1) I found it difficult to discuss "death" with friends, I always got back things like "you'll beat it", "I'm sending prayers", no one could open the door and go there with me. But I strongly felt that if I didn't know how to die, I couldn't really live. I went to a therapist with the specific goal of talking about death, but she couldn't do it. Finally, I landed in the library of Pathways Center for Health Crisis. My answer lay in two books, "Heading Toward Omega" and "Health As A Realization of Consciousness". I guess for me, answers frequently come from books. I was also a budding meditator and fascinated with maintaining mindfulness of my true experience. Buddhism and Insight Meditation were very helpful in helping me get closer to the concept of Impermanence in a very different and logical way.

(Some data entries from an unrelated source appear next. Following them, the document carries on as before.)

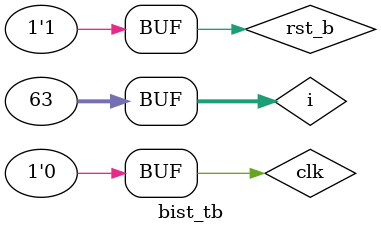
<source format=v>
`include "lfsr5b.v"
`include "check.v"
`include "sisr4b.v"

module bist(
  input clk, rst_b,
  output [3:0] sig
);

wire [4:0] q;
wire o;

lfsr5b circ1(
  .clk(clk),
  .rst_b(rst_b),
  .q(q)
);

check circ2(
  .i(q),
  .o(o)
);

sisr4b circ3(
  .clk(clk),
  .rst_b(rst_b),
  .i(i),
  .q(sig)
);

endmodule

module bist_tb;
reg clk, rst_b;
wire [3:0] sig;

bist cut(
  .clk(clk),
  .rst_b(rst_b),
  .sig(sig)
);

initial begin
  clk = 0;
  rst_b = 0;
end

integer i;
initial begin
  for(i = 1; i <= 62; i = i + 1) begin
    #50; clk = ~clk;
  end
end

initial begin
  #25; rst_b = 1;
end

endmodule
</source>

2) The first cancer support group I attended at University of MN Hospital took me a long way. As I listened to woman after woman tell victim and loss stories, some over 10 years cancer free, my immediate thought was "not for me". I had to LIVE this experience as another wonder of LIFE. My cancer experience made me so incredibly sensitive to LIFE all around me, I would weep at simple beauty. I pledged to my self that I would use this experience to forever hold a reverence for LIFE very close to my heart. I promised myself that I would always feel deeply and not get lost in the noisy distractions of our consumer competitive money me-fixated world. Your would have to ask Craig or my friends, but I think I have kept this promise.